◆ EXERCISE DETAILS:
In the Audi A3 forum post, how many quarts of oil did the friend pour into the car before driving it?

*** DOCUMENT EXCERPT Section Begins ***

# 2006 Audi A3 2.0 Help! Hit something, changed oil pan ! Crank but no atart



## ChelseaAudiDelozier93 (Aug 1, 2021)

Okay so car got stolen they hit something they pulled back up to me with my car blinking lights and oil leaking everywhere. I immediately shut it off, that’s when the oil started pouring out, looked under and crack in the oil pan. Left it where it was, now my friend went to go have the car towed for me but for some unknown reason she decided to pour 5 qts into the place you add oil to and ****ing drive it until it would not go anymore which was probably three football fields maybe one more. She then proceeded to try to start it again two times. Obviously she secretly hates me right? So then she calls the damn tow truck. 1. I replaced the oil pan 
2. Replaced the oil level sensor 
3. New battery in faub abd car but my faub thing the buttons aren’t working but my key actual key is working so Idk
4. Sounds like, okay it sounds like a car is trying to start jusy normal for like two seconds and then it sounds like it but in slow slow motion with kind of a winding sound . That’s the best way I can explain it.

*** DOCUMENT EXCERPT Section Ends ***
*** STUDY MATERIAL Section Begins ***

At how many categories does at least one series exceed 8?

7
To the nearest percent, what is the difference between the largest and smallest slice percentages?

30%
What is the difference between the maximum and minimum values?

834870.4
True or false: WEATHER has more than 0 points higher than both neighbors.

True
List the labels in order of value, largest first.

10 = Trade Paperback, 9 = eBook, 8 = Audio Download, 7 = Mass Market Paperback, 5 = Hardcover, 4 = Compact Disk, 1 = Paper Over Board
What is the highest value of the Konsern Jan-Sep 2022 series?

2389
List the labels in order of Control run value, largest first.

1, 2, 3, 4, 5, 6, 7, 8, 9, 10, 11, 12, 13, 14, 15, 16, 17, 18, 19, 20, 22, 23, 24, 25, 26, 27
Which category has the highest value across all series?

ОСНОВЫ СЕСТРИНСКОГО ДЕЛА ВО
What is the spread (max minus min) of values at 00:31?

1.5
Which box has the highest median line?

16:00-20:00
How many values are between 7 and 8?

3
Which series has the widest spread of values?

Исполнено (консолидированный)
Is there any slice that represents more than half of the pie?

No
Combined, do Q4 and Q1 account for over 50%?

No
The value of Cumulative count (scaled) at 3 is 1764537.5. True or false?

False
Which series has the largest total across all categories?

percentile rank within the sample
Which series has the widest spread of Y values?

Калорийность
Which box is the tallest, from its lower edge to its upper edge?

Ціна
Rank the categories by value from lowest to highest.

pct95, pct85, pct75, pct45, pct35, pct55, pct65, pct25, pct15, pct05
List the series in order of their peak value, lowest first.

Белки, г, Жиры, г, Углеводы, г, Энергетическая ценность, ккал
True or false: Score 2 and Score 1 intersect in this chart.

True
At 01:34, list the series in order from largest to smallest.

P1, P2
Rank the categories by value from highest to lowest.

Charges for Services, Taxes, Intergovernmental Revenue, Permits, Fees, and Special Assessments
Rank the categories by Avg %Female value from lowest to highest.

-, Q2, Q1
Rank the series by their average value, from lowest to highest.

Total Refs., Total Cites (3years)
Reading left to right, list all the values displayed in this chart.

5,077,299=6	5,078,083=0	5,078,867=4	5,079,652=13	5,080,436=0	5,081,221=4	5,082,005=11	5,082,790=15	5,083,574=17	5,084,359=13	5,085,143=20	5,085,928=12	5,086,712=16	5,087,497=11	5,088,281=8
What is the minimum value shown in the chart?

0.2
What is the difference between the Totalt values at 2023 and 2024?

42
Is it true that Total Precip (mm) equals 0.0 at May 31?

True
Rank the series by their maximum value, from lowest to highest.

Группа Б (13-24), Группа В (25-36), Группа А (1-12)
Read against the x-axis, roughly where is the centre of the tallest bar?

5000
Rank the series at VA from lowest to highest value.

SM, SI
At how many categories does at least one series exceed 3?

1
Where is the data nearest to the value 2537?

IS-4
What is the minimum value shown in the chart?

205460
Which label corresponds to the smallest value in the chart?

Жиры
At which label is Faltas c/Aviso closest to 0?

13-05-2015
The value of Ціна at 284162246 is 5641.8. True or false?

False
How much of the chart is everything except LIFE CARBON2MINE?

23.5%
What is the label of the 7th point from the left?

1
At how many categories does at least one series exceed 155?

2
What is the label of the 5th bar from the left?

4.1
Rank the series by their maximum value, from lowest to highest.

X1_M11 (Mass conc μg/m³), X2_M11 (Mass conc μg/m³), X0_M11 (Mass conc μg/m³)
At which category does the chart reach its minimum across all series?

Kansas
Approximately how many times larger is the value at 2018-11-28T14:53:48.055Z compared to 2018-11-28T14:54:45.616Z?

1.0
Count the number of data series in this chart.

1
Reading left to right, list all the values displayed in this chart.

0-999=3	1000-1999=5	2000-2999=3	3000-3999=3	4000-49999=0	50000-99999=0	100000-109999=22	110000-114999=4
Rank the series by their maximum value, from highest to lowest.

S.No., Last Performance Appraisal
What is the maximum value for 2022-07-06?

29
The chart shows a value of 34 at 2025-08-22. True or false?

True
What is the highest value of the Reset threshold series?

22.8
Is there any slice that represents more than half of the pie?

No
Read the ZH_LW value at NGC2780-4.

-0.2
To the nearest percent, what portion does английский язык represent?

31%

*** STUDY MATERIAL Section Ends ***

◆ ANSWER TO THE PROBLEM:
5 quarts